FK Labunishta
- Full name: Fudbalski Klub Labunishta
- Founded: 2011; 14 years ago
- Ground: Stadion Kalishta
- Chairman: Safet Demiralieski
- Manager: Pepi Djigeroski
- Final season 2018–19: Macedonian Second League, 2nd
| Home colours | Away colours |

= FK Labunishta =

FK Labunishta (ФК Лабуништа, FK Labuništa) is a football club based in the village of Labuništa near Struga, North Macedonia. They recently competed professionally in the Macedonian Second League (West Division), while their most recent appearance was in the municipal leagues.

==History==
The club was founded in 2011.

After the 2016/17 3rd division season, they were promoted to the 2.MFL West via playoffs for the first time in the club's history, and they finished fifth in the following 2017/18 season, avoiding relegation.

The 2018/19 season was a big breakthrough for the club, finishing second to municipal rivals and future Macedonian champions FC Struga, giving them a place in the promotion playoffs, which they lost 6–3 to GFK Tikves. This concludes arguably the pinnacle season of the club.

The 2019/20 season was the final season as a top club for FK Labunishta.
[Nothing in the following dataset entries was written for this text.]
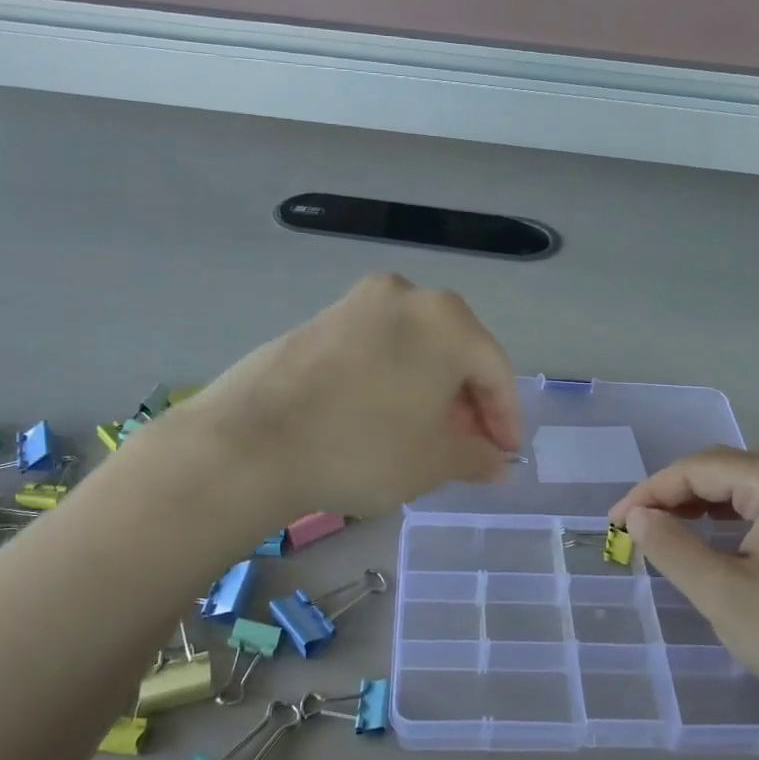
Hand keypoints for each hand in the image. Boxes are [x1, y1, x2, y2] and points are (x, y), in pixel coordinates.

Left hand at [169, 275, 521, 518]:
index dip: (505, 418)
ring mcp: (357, 303)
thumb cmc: (362, 448)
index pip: (495, 371)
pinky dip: (391, 378)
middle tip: (466, 448)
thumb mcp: (431, 462)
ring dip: (428, 390)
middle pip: (455, 353)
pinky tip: (381, 415)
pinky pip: (376, 348)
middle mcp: (406, 296)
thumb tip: (498, 463)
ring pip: (414, 348)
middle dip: (466, 403)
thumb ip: (475, 456)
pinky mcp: (320, 320)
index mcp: (448, 321)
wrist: (252, 441)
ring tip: (424, 436)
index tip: (506, 455)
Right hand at [609, 447, 758, 717]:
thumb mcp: (724, 594)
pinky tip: (718, 544)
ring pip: (749, 489)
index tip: (617, 522)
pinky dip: (734, 520)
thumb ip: (673, 548)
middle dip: (675, 494)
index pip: (701, 468)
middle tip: (640, 526)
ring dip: (703, 505)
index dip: (651, 491)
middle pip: (726, 470)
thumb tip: (639, 517)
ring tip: (669, 531)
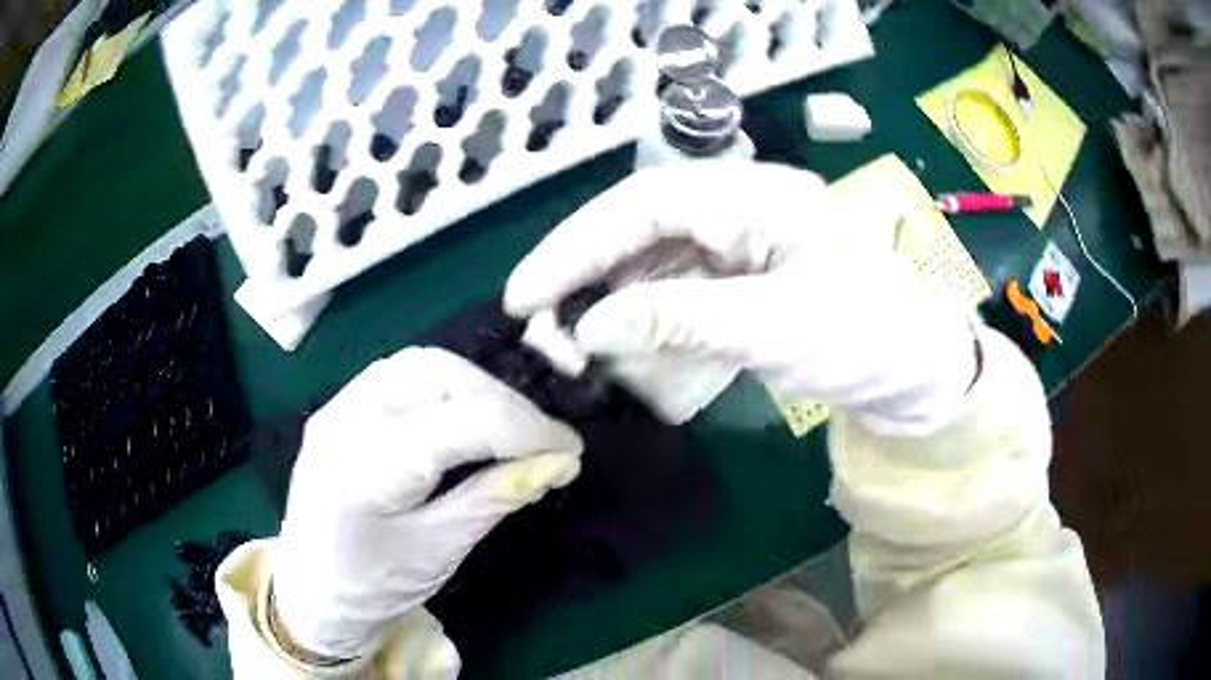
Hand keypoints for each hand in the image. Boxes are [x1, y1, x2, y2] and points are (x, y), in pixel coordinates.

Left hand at [272, 348, 582, 658]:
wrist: (311, 593)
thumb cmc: (373, 587)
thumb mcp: (440, 550)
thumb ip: (496, 497)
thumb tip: (560, 462)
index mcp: (365, 468)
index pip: (461, 423)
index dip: (527, 431)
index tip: (572, 450)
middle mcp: (345, 419)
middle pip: (439, 375)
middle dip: (503, 402)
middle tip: (543, 441)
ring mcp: (336, 406)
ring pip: (421, 364)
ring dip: (476, 387)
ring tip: (511, 427)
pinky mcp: (339, 407)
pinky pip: (401, 376)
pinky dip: (445, 388)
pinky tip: (466, 418)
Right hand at [505, 160, 976, 433]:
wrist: (916, 368)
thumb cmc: (868, 338)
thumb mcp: (778, 330)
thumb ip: (679, 321)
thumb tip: (586, 329)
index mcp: (755, 197)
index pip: (643, 205)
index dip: (575, 246)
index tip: (524, 295)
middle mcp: (740, 207)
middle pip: (638, 224)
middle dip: (581, 270)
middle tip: (534, 319)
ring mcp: (739, 241)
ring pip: (650, 255)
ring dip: (605, 294)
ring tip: (565, 336)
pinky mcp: (741, 276)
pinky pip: (674, 284)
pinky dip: (638, 311)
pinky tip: (616, 338)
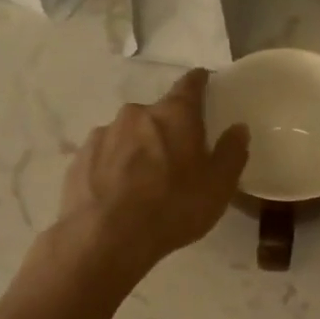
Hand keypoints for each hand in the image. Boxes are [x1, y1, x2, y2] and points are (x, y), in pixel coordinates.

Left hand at [56, 70, 249, 274]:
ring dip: (139, 149)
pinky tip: (119, 193)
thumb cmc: (173, 207)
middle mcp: (136, 113)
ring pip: (129, 134)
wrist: (106, 236)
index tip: (205, 82)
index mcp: (174, 115)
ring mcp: (104, 133)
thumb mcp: (218, 186)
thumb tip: (238, 128)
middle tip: (178, 157)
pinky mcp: (80, 157)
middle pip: (158, 114)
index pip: (190, 85)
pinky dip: (114, 166)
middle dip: (168, 129)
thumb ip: (231, 153)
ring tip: (145, 182)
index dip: (200, 82)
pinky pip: (105, 155)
They were destined to achieve promotion to the first division, being arguably the best team of that season's west division. They also reached the quarter-final of the 2019/20 Macedonian Cup, bowing out to 2nd division counterparts FK Bregalnica. As the season was halted due to the COVID-19 pandemic, FK Labunishta did not achieve promotion nor relegation, however the club was bought out by FK Teteks, replacing them in the 2020/21 season, in which Teteks played under the FK Labunishta name and badge as a way to honor the club.

Attempts to reopen the club as a phoenix club have been made, with a new club made in the regional division and a buyout of 3rd division side FK Idnina, however these attempts have yet to bring the success of the old club.